* _STORED DATA_
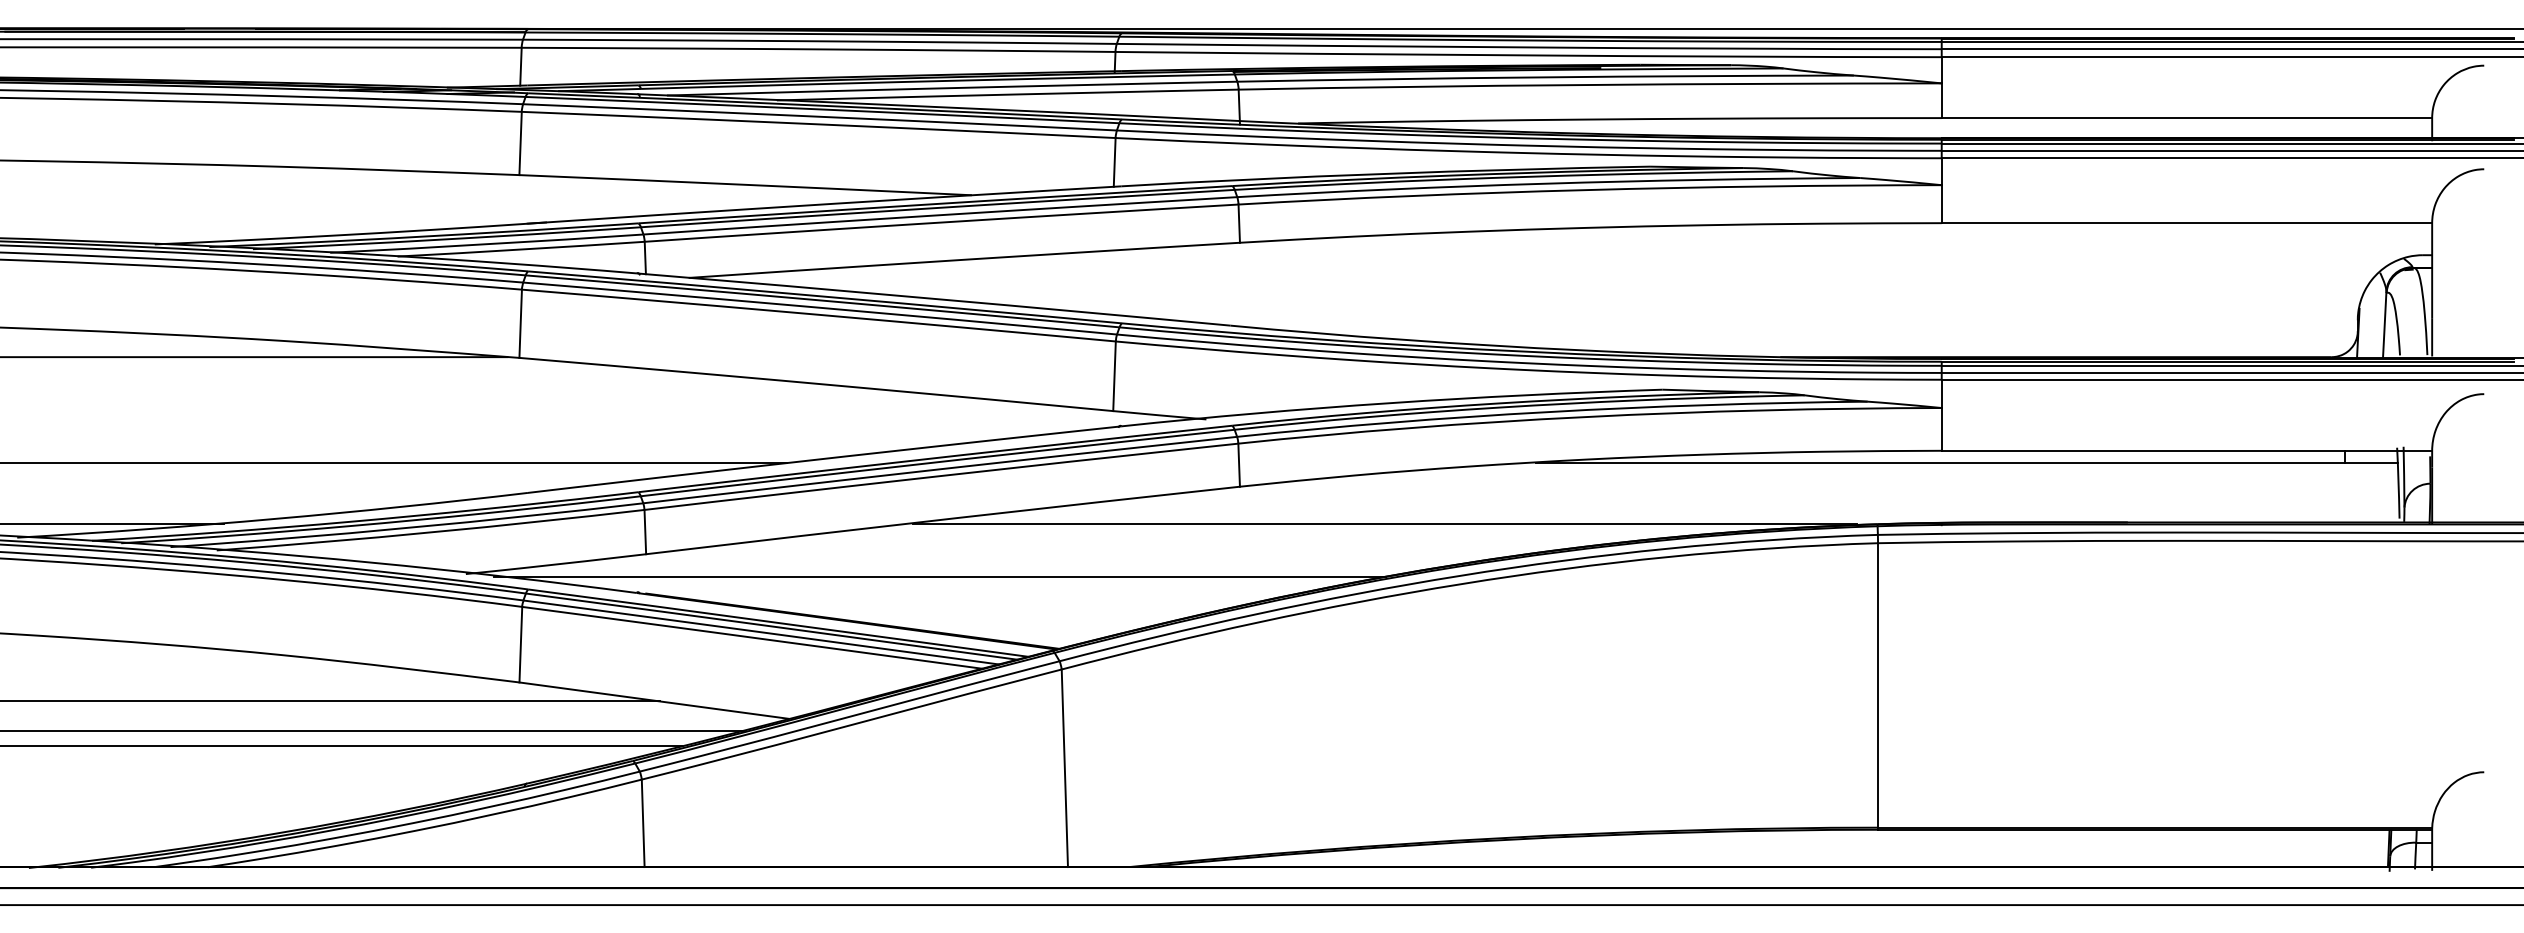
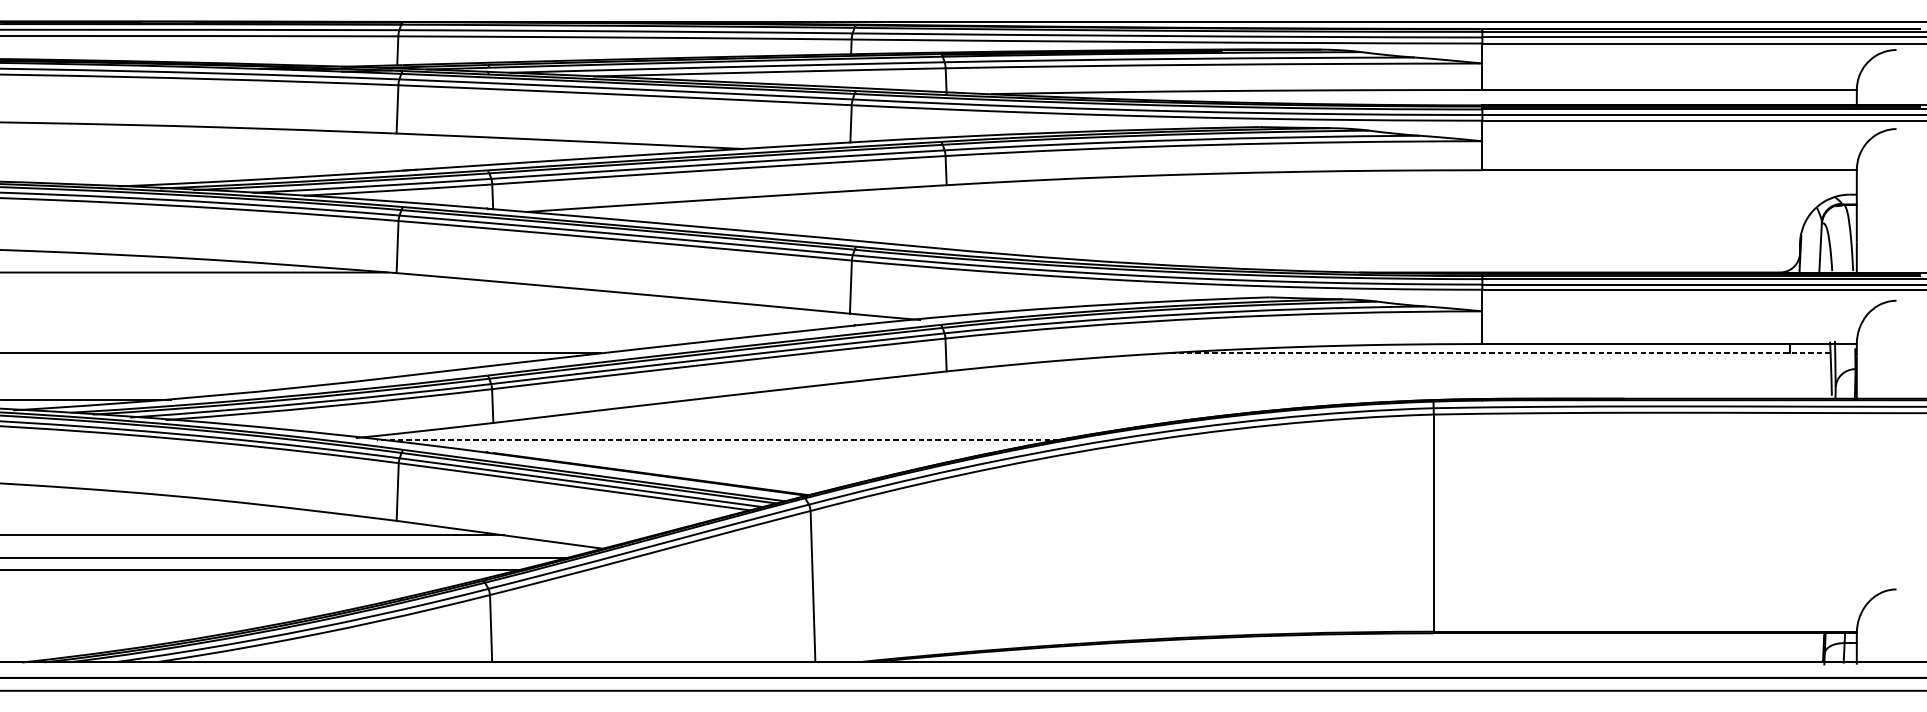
line: (1966, 463) -> (1501, 353), solid -> dashed
line: (1384, 523) -> (1057, 399), removed
line: (939, 576) -> (717, 439), solid -> dashed

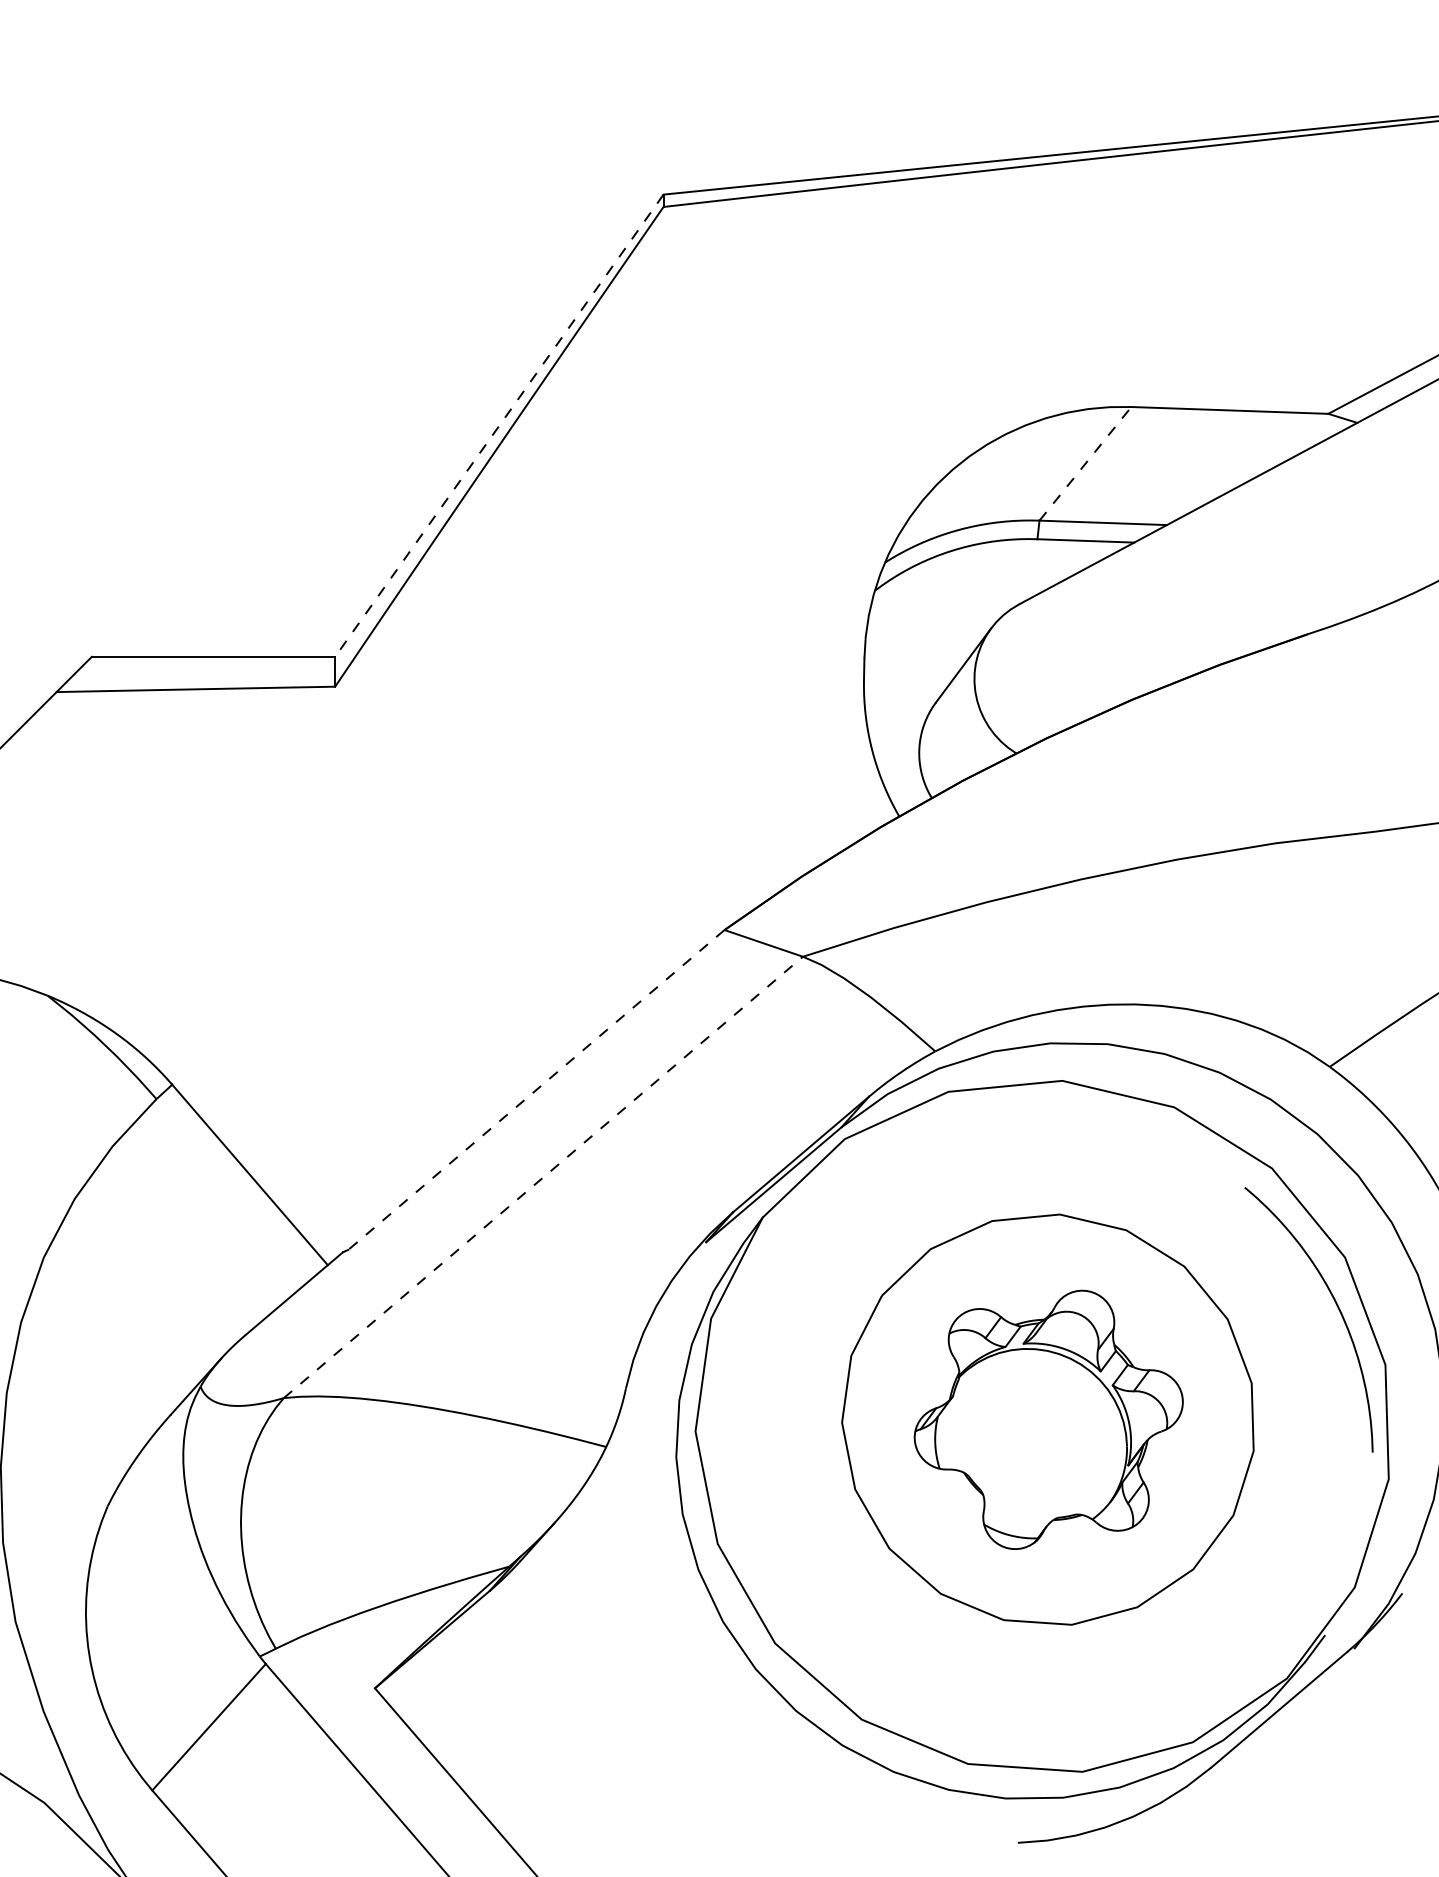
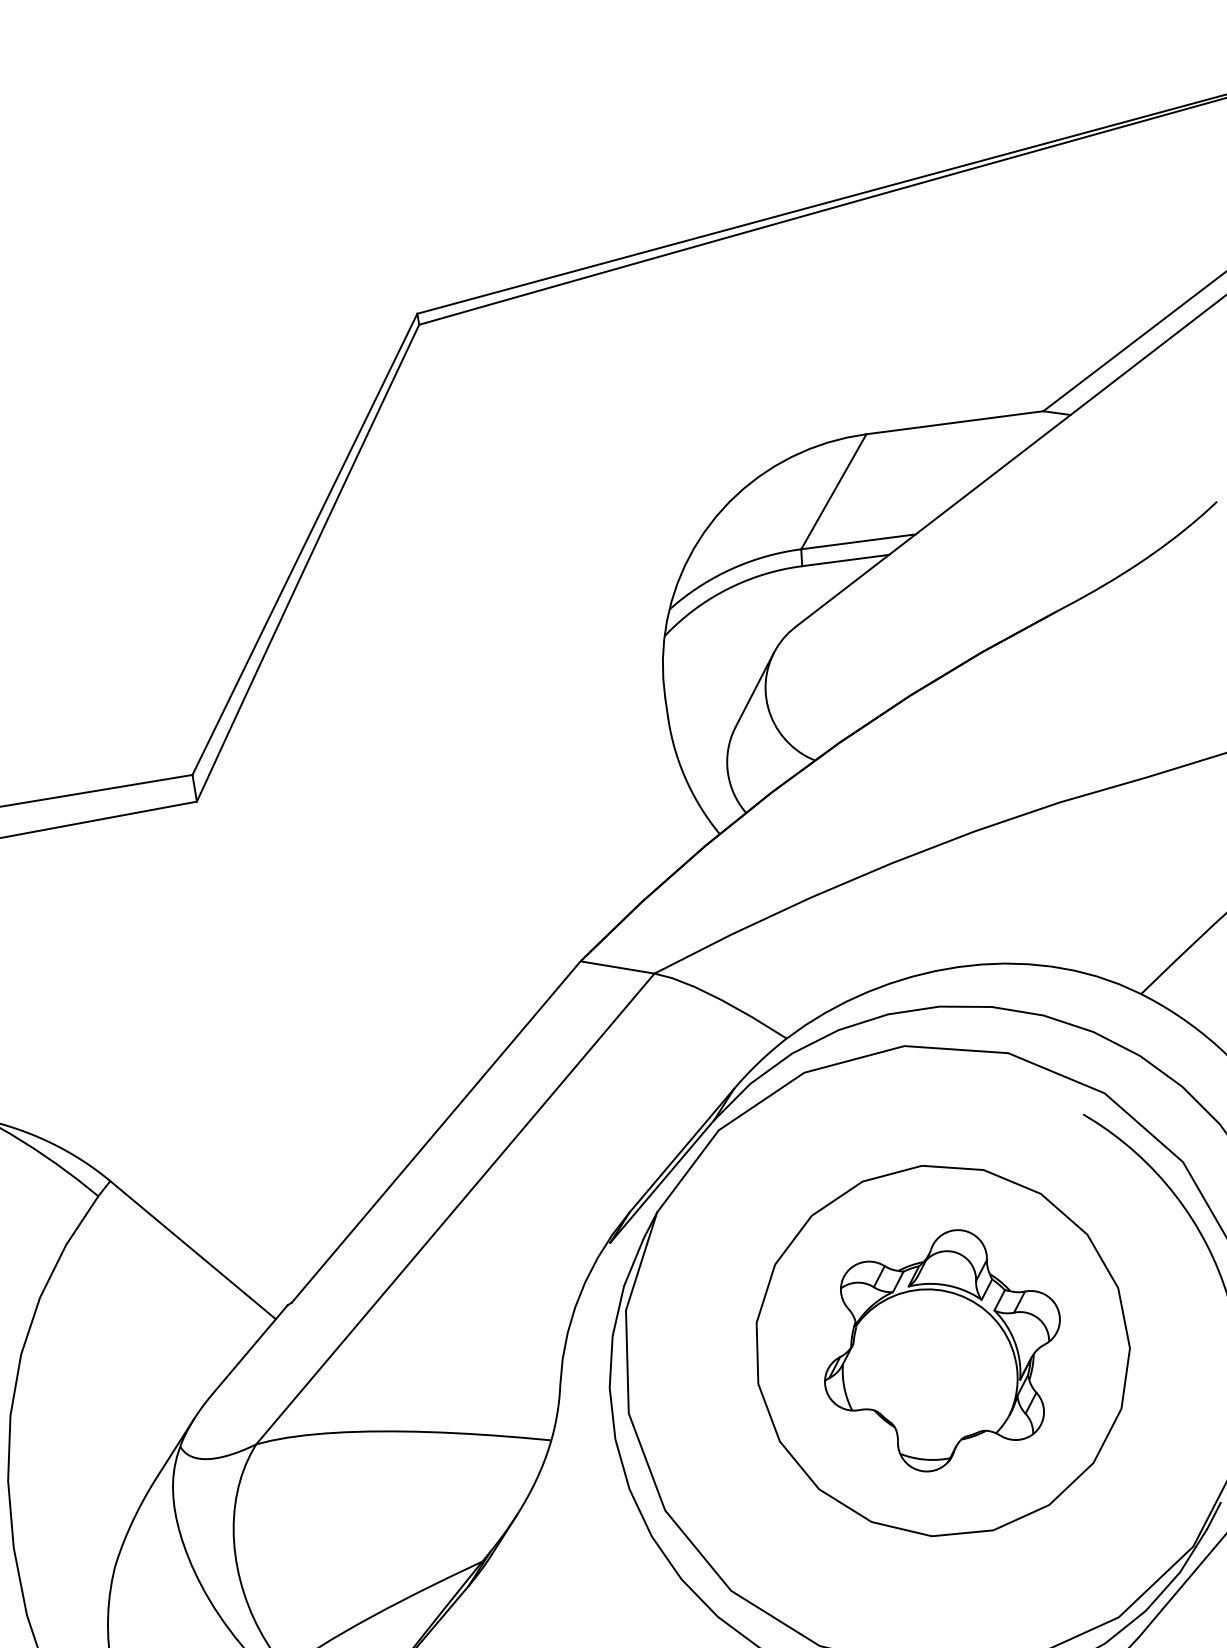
line: (499, 426) -> (305, 545), dashed -> solid
line: (1085, 463) -> (833, 491), dashed -> solid
line: (536, 1090) -> (436, 1132), dashed -> solid
line: (543, 1177) -> (455, 1209), dashed -> solid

* _PROBLEM REQUIREMENTS_
Copy each line of the listing that holds the word "solid".

* _ANSWER TO THIS PROBLEM_
line: (1966, 463) -> (1501, 353), solid -> dashed
line: (939, 576) -> (717, 439), solid -> dashed
line: (499, 426) -> (305, 545), dashed -> solid
line: (1085, 463) -> (833, 491), dashed -> solid
line: (536, 1090) -> (436, 1132), dashed -> solid
line: (543, 1177) -> (455, 1209), dashed -> solid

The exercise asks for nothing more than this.